The case will be set for 60 days, anyway. Then there will be another meaningless case-management conference, and I will have to send my client another bill for $350 for preparing another questionnaire and attending another hearing. Add in the standard nonappearance by one or more opposing counsel, and any complexity whatsoever, and pretty soon you've attended three or four conferences on a single case, at a total cost of $1,500 to your client.
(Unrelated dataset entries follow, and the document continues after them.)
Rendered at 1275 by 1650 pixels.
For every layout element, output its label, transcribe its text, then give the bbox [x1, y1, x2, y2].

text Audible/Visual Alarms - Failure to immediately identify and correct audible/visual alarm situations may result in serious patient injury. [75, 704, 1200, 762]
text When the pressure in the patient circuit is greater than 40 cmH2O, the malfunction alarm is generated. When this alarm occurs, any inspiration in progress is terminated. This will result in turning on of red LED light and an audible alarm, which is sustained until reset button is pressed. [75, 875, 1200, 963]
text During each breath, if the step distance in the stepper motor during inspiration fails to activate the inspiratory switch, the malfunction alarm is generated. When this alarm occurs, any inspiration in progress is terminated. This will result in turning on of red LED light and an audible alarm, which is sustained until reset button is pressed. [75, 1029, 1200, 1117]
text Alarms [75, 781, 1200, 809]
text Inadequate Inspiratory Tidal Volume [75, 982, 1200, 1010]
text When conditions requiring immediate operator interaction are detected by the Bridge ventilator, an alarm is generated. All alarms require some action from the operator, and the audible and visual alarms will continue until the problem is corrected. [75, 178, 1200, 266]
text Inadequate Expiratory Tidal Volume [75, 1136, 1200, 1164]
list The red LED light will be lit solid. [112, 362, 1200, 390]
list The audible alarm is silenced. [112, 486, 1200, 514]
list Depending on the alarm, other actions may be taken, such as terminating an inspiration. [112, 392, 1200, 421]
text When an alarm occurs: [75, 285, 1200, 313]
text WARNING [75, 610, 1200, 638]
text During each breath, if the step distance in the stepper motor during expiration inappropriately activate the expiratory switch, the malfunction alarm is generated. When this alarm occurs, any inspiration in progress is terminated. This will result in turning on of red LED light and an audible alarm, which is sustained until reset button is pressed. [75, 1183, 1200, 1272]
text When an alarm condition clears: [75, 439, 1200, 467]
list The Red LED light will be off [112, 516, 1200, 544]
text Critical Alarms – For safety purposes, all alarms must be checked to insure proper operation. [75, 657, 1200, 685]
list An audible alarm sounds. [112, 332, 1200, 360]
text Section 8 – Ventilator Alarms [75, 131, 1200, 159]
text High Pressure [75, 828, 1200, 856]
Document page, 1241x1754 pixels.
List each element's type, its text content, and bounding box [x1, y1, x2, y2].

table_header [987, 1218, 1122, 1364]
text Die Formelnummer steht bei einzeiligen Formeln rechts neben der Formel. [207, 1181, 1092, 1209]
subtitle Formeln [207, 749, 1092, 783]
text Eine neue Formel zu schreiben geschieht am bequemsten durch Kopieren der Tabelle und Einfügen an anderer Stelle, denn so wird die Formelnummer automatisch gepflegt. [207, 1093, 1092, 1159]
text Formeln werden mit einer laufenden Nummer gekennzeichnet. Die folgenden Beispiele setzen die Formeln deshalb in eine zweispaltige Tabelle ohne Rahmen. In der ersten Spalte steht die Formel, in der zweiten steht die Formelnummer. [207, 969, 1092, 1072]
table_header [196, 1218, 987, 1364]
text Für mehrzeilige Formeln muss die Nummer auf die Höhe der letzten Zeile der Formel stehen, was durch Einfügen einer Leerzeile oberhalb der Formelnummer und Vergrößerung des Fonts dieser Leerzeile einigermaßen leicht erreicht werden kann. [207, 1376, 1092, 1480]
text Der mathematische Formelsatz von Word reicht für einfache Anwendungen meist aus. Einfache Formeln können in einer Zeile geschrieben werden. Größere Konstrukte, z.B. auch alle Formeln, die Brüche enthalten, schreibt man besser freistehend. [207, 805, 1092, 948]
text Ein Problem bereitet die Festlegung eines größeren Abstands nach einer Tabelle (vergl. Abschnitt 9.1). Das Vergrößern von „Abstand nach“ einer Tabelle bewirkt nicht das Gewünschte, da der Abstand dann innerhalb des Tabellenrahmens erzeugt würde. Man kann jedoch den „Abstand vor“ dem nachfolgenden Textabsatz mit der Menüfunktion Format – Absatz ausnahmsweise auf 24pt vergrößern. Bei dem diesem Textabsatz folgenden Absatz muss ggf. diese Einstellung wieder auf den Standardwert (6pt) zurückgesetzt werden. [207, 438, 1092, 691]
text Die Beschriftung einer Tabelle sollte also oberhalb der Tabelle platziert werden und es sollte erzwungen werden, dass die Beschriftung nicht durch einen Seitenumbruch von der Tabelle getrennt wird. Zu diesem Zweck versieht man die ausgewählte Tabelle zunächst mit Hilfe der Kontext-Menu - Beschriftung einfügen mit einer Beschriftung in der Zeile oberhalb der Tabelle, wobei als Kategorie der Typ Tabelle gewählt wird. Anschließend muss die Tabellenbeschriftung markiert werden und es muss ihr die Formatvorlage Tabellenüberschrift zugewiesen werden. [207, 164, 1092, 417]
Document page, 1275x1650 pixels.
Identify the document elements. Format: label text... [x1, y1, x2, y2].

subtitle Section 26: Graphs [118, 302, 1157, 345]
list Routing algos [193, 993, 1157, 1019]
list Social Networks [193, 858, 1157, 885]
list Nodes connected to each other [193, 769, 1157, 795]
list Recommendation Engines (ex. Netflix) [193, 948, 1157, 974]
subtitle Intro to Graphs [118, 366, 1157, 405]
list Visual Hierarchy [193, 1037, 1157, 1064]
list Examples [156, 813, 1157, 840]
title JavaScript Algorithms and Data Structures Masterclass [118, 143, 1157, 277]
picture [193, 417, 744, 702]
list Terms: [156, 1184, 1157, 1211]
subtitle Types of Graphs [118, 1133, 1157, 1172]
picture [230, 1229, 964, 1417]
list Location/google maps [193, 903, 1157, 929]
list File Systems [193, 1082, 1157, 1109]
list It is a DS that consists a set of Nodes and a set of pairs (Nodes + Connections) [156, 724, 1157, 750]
The fast-track rules are another problem. It used to be, in the good old days, that if your client had limited income, you could move the case along slowly and keep the monthly fees at a level that they could afford. No more. With fast track, you go as fast as the court wants you to go, so coming up with all that fee and cost money in a short period of time is the client's problem.

The last thing that is considered in setting court rules and procedures is the cost implications for litigants. As the courts fob more and more work on lawyers, the amount of work that they have to do to avoid sanctions and/or malpractice increases.

Accordingly, if we want to reduce legal fees, the other thing we should do is obtain more judges and courtrooms, make court rules and procedures less time-consuming, and spread some of the high cost of litigation to the taxpayers.

 

Lawrence R. Jensen is a sole practitioner in San Jose.